Unbanned: Reclaiming Words, Reclaiming Visibility
by Amanda Cole & Jennifer Bosco, EdD
In March 2025, a list of banned words circulated from the federal government through media outlets. Many of us had seen attempts at language suppression before. But this moment carried a different weight. It wasn’t just a list; it was a message. A signal about who and what could be named in public life, in policy, and by extension, in our workplaces.
And Plexus felt it immediately.
Partners who had once shown up proudly, who had sponsored events, shared our resources, and aligned themselves with inclusion, began to pull back, some quietly reduced engagement, while others terminated memberships entirely. At the same time, we heard from individuals in our network who asked to swap their work email addresses for personal ones in our database. Not for convenience or because they preferred Gmail; but because they were afraid.
Afraid that words like LGBTQ+, gender, trans, or queer would show up in their work inbox and trigger scrutiny. Afraid that being seen could cost them trust, opportunity, or safety. Afraid that the simple act of receiving an email that reflected who they are or the people they support could be interpreted as “political,” “inappropriate,” or “too much.”
When people have to hide their inboxes, they start hiding themselves.
That’s what language censorship does. It doesn’t only silence words, it teaches people to shrink. It makes identity or allyship feel like a liability. It turns self-recognition into self-editing. It pressures individuals to become careful in ways that others never have to consider: careful with pronouns, careful with introductions, careful with what they share about their weekend, careful with which photos they keep on their desks.
Language suppression may be framed as “neutral” or “administrative.” But marginalized communities and their allies recognize it for what it is: a method of erasure. Words are not just labels. They give people something to hold onto when they are trying to understand themselves, articulate their experiences, and find community.
Think about the first time someone learned a word that finally fit. For some, it was gay. Or lesbian. Or bisexual. Or transgender. Or nonbinary. For others, it was queer, a reclaimed word that carries both history and defiance, rawness and strength.
Finding the right word to describe yourself or an experience can make one feel lighter, as if a large weight were removed, they did not realize they were carrying. That word doesn’t create a person, but it can validate what they’ve always known but didn’t yet have language for. It can replace shame with clarity. It can transform isolation into belonging. It can make someone’s story legible not only to others, but to themselves.
So when institutions attempt to ban identity-based words or words meant to humanize, they are not regulating vocabulary.
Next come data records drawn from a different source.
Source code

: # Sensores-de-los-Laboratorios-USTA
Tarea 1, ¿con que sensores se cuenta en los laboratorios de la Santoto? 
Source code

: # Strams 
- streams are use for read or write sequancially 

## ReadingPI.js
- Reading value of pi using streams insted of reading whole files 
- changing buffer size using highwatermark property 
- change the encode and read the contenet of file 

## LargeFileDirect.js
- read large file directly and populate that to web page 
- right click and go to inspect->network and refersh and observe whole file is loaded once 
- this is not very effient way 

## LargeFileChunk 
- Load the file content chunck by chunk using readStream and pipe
They are regulating visibility. They are trying to make certain people harder to recognize, harder to advocate for, harder to protect, harder to count, and harder to include.
At Plexus, we are committed to staying strong, loud, and proud. Because for every attempt at silencing, there is an equal and opposite possibility: naming. Speaking. Reclaiming. Insisting.
We will continue to use the words that matter, even when they become inconvenient for others. We will continue to build relationships with organizations that understand inclusion is not seasonal and not optional. We will continue to show up for individuals navigating fear and uncertainty and make sure they are supported.
And to our partners, allies, and community members: this is a moment that asks something of us. Here are a few ways that courage can look right now:
- Say the words. Use LGBTQ+. Use trans. Use queer when someone claims it. Use words that affirm people’s humanity.
- Create space for self-identification. Encourage pronouns when appropriate. Normalize correction and redirection without punishment. Let people define themselves without debate.
- Audit your workplace systems. Look at HR policies, inclusion statements, benefits, vendor relationships, and communications. Ask: “Where are we unintentionally encouraging people to hide?”
- Protect psychological safety. Train leaders to respond to bias and microaggressions, to intervene with care, and to model inclusive language consistently.
- Stand with consistency. If you or your organization are an ally, be one when it costs something and not only when it gains something.
Words can help build the workplaces we all deserve, places where no one has to trade their safety for their authenticity and where belonging is not conditional or fragile. The choices we make now, what we say, what we defend, and what we refuse to erase, will shape the cultures we work in for years to come. This is how we create workplaces that do not just tolerate differences, but proudly welcome all of the words and all of the people behind them.